Tapi karena kami berdua lelah dari perjalanan kami, kami mulai berbicara lebih sedikit, dan aku tidak tahu lagi apa yang dia katakan di beberapa titik. Dengan AC yang menciptakan suhu yang nyaman di dalam kereta, saya mulai melamun dan menjadi semakin mengantuk. Bahu kiriku bersandar di bahu kanannya, membiarkanku merasakan kehangatannya. Dan semua ini terasa sangat menghibur sehingga saya tidak bisa melawan rasa kantuk saya—sampai saya terguncang dengan lembut dan terbangun.
“Di sini.”
“Ah maaf.”
Saya sedikit panik dan mengambil koper saya, hanya untuk hampir jatuh. Jika Asamura-kun tidak mendukungku, aku mungkin akan mendarat dengan muka terlebih dahulu di depan pintu. Wajahku merah padam saat aku menarik koperku. Benar-benar kesalahan. Dan aku bahkan tidur sambil bersandar di bahunya sepanjang waktu.

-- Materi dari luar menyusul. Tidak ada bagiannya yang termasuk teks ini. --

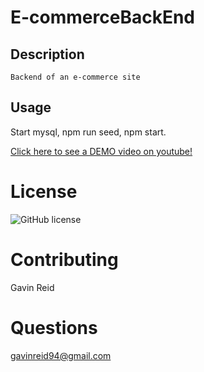 # E-commerceBackEnd

## Description 
    Backend of an e-commerce site 

## Usage 
Start mysql,
npm run seed,
npm start.

[Click here to see a DEMO video on youtube!](https://youtu.be/gDafTJp6waQ)

# License
  ![GitHub license](https://img.shields.io/badge/license-mit-blue.svg)
 
 # Contributing 
   Gavin Reid 
  
# Questions
  gavinreid94@gmail.com
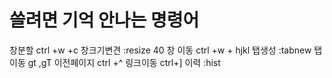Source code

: 
# 쓸려면 기억 안나는 명령어
창분할  ctrl +w +c
창크기변견  :resize 40
창 이동 ctrl +w + hjkl
탭생성 :tabnew
탭이동 gt ,gT
이전페이지 ctrl +^
링크이동 ctrl+]
이력 :hist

Saat kami melangkah keluar dari gerbang tiket di stasiun Shibuya, langit sudah gelap. Pada hari Sabtu yang biasa ini, stasiun kereta api dan sekitarnya dipenuhi orang di mana-mana. Banyak orang pasti keluar untuk bersenang-senang sekarang. Dan sementara kami mencoba yang terbaik untuk menghindari mereka, Asamura-kun dan aku berjalan pulang ke rumah.
Selama waktu itu, saya ingat sekali lagi bahwa saya tidur di sebelahnya tanpa peduli pada dunia, dan saya merasakan darah mengalir deras ke kepala saya. Aku merasa sangat berkeringat tiba-tiba. Ketika kami harus berganti kereta dan dia membangunkan saya, dia pasti melihat wajah tidur saya. Dan saya pikir saya bahkan memiliki air liur yang menempel di sisi mulut saya saat itu. Aku tidak berpikir dia akan menatapku, tapi aku juga tidak berpikir aku akan seceroboh ini… Aku bahkan tidak bisa melihatnya lagi. Kemudian lagi, kami kembali ke rumah yang sama, sehingga banyak hal yang mungkin mustahil.
“Kita pulang, ya?”
“Tentu saja. Aku lelah, tapi itu menyenangkan.”
“Kamu benar.”
Kami saling memandang dan tersenyum. Kami benar-benar pulang… ke tempat kami menghabiskan hari-hari kami. Bersama-sama, kami melangkah melewati pintu masuk. Ayah tiri harus libur hari ini, dan pekerjaan Ibu belum dimulai, jadi mereka berdua akan menyambut kita pulang. Mereka akan menyambut kami dan menyambut kami kembali saat kami kembali. Selama beberapa hari terakhir kami pergi, Asamura-kun dan aku semakin dekat. Kami cukup dekat untuk berdiri bersebelahan, tapi celah kecil itu pun telah menghilang. Karena kita telah memutuskan bahwa kita akan menjadi seperti yang kita inginkan.
“Kami pulang, Bu, Ayah.”
Kami berbicara pada saat yang sama, dan gantungan kunci Merlion yang tergantung dari koper kami berguncang bersamaan saat kami melakukannya.